Print the text of each entry below line by line, without any change, and leave the pictures out of your answer.

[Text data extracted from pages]
>>>

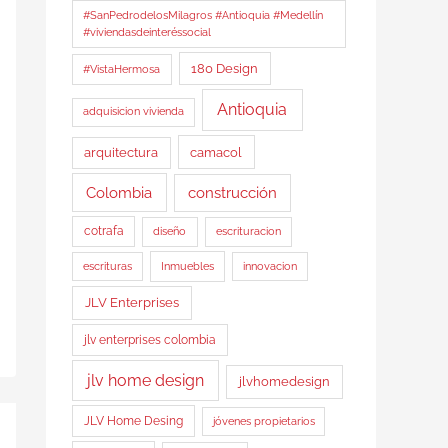
#SanPedrodelosMilagros #Antioquia #Medellín
#viviendasdeinteréssocial
180 Design
#VistaHermosa
Antioquia
adquisicion vivienda
arquitectura
camacol
Colombia
construcción
cotrafa
diseño
escrituracion
Inmuebles
escrituras
innovacion
JLV Enterprises
jlv enterprises colombia
jlv home design
jlvhomedesign
JLV Home Desing
jóvenes propietarios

<<<

> Result:
#SanPedrodelosMilagros #Antioquia #Medellín
#viviendasdeinteréssocial
180 Design
#VistaHermosa
Antioquia
adquisicion vivienda
arquitectura
camacol
Colombia
construcción
cotrafa
diseño
escrituracion
Inmuebles
escrituras
innovacion
JLV Enterprises
jlv enterprises colombia
jlv home design
jlvhomedesign
JLV Home Desing
jóvenes propietarios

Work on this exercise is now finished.